INPUT: Given the following text, return what phrases should be substituted for grammatical constructions that better describe the situation or that avoid repetition (format the output in a bullet-pointed list).
The man walking down the street will see a big balloon. He will decide to buy it for his son, who has his birthday tomorrow.
OUTPUT: Here is a bullet-pointed list suggesting phrase substitutions for grammatical constructions to better describe the situation or avoid repetition:
- the man walking down the street will see a big balloon. he will decide to buy it for his son, who has his birthday tomorrow.
- the man walking down the street -> a pedestrian strolling along the road
- will see -> will come across
- a big balloon -> a large balloon
- he will decide to buy it for his son -> he will make the decision to purchase it for his son
- who has his birthday tomorrow -> whose birthday is tomorrow
Revised sentence: A pedestrian strolling along the road will come across a large balloon. He will make the decision to purchase it for his son, whose birthday is tomorrow.
Another major roadblock when learning new languages is understanding connotations of words. One word can take on many different meanings depending on the scenario, and traditionally, students learn to grasp these subtleties after exhaustive exposure with the language. However, through sentiment analysis, AI can help expedite the process. Given a text input, the AI can return whether the connotation of the text is positive, negative, or something else. Here is the prompt on LowTech AI. The ChatGPT example below is again in English for clarity, but it can be applied to any language. Also, two examples are juxtaposed to fully display the effect of sentiment analysis.
INPUT: Given the following text, provide a sentiment analysis of the text (whether the sentiment is positive, negative, or has some other quality), and provide a reason why the sentiment was chosen. The bug is too large
OUTPUT: Sentiment Analysis: Negative
Reasoning: The sentiment of the text is considered negative because the phrase "too large" implies that the bug's size exceeds a desirable or acceptable level. The word "too" indicates an excessive or undesirable extent, suggesting that the bug's size is seen as a negative attribute or inconvenience. The use of "large" alone might have been neutral or positive, but when combined with "too," it conveys a negative sentiment.
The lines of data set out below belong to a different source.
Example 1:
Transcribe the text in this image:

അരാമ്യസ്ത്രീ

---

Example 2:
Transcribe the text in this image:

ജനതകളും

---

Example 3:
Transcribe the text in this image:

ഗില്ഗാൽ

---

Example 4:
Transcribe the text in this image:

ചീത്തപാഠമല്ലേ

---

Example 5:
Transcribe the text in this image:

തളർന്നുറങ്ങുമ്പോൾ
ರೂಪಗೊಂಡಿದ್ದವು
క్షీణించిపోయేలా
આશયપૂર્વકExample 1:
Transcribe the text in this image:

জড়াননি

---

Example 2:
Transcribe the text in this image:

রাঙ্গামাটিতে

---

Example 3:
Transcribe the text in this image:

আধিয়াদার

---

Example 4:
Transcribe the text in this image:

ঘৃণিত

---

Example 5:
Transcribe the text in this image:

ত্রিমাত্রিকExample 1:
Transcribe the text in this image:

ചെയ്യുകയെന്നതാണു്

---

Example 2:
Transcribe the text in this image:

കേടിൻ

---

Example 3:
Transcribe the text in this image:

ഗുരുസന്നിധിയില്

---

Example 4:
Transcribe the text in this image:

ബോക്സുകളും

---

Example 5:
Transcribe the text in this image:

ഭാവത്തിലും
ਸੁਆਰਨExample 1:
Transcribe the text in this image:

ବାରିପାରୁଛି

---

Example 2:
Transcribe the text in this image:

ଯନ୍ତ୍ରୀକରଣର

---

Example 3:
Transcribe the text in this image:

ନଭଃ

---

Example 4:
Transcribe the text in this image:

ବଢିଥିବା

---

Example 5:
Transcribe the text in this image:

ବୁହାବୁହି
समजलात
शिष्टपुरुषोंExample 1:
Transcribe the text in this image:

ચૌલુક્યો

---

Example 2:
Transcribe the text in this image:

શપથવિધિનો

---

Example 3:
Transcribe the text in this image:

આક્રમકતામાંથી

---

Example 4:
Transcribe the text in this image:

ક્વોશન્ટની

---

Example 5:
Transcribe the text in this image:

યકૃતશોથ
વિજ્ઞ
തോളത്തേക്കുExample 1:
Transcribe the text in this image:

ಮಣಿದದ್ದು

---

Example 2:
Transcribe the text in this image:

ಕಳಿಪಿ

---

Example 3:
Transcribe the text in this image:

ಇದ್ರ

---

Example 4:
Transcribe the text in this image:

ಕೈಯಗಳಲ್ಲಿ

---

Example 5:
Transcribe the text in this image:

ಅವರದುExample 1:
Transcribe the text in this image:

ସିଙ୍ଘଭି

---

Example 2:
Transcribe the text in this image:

INPUT: Given the following text, provide a sentiment analysis of the text (whether the sentiment is positive, negative, or has some other quality), and provide a reason why the sentiment was chosen. The bug is very large
OUTPUT: Sentiment Analysis: Neutral/Positive
Reasoning: The sentiment of the text is considered neutral or slightly positive. The phrase "very large" indicates that the bug's size is significant or substantial. While the word "large" itself is neutral, the addition of "very" intensifies the magnitude, suggesting a more positive perception. The text does not convey any explicit negative connotations or indications of dissatisfaction, making it overall a neutral or slightly positive statement about the bug's size.
Generative AI is an extremely powerful tool when it comes to language learning. Whereas traditional methods are often both time and resource intensive, tools like ChatGPT can be convenient and effective, preparing students for full-on conversation and communication in their desired languages. That said, AI is not a substitute for native speakers. The fundamental essence of language learning entails interacting with different societies and the world around us. And while AI can help, as of now there isn’t a good replacement for exploring the language through interaction.